= Aim of the exercise =
Copy without any changes everything from the line containing "Which series contains the lowest Y value?" down to the line containing "log10 ratio", both of those lines included.

BEGIN Provided records

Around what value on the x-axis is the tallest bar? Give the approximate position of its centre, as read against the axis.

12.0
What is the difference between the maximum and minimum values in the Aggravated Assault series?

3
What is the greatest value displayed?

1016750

END Provided records
BEGIN Provided records

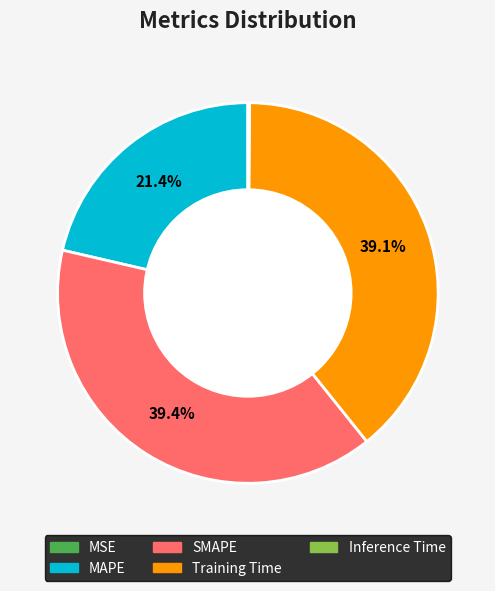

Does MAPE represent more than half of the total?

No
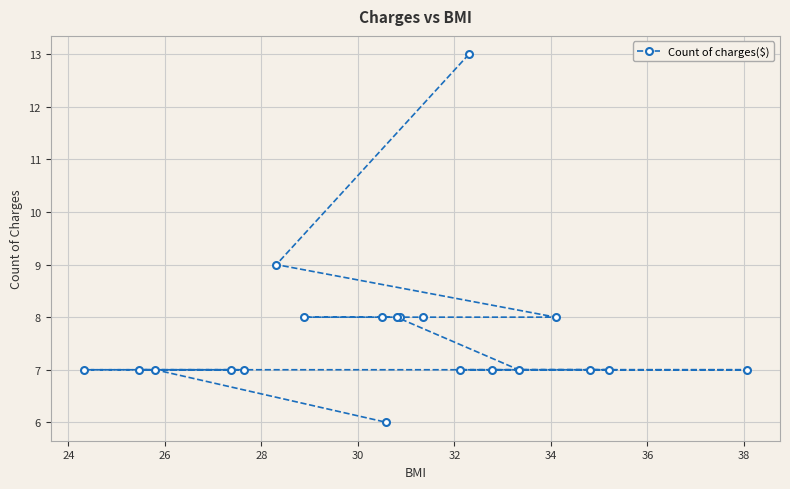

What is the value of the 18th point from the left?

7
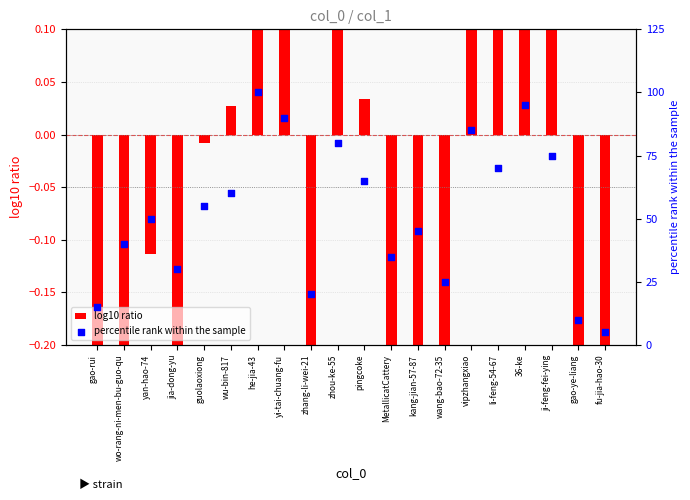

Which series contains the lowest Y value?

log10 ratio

END Provided records
BEGIN Provided records

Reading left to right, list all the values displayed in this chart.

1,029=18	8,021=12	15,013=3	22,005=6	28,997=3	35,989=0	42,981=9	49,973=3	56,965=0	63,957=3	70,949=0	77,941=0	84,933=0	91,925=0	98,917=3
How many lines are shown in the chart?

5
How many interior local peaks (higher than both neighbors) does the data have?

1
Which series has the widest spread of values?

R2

END Provided records

= Exercise solution =
Which series contains the lowest Y value?

log10 ratio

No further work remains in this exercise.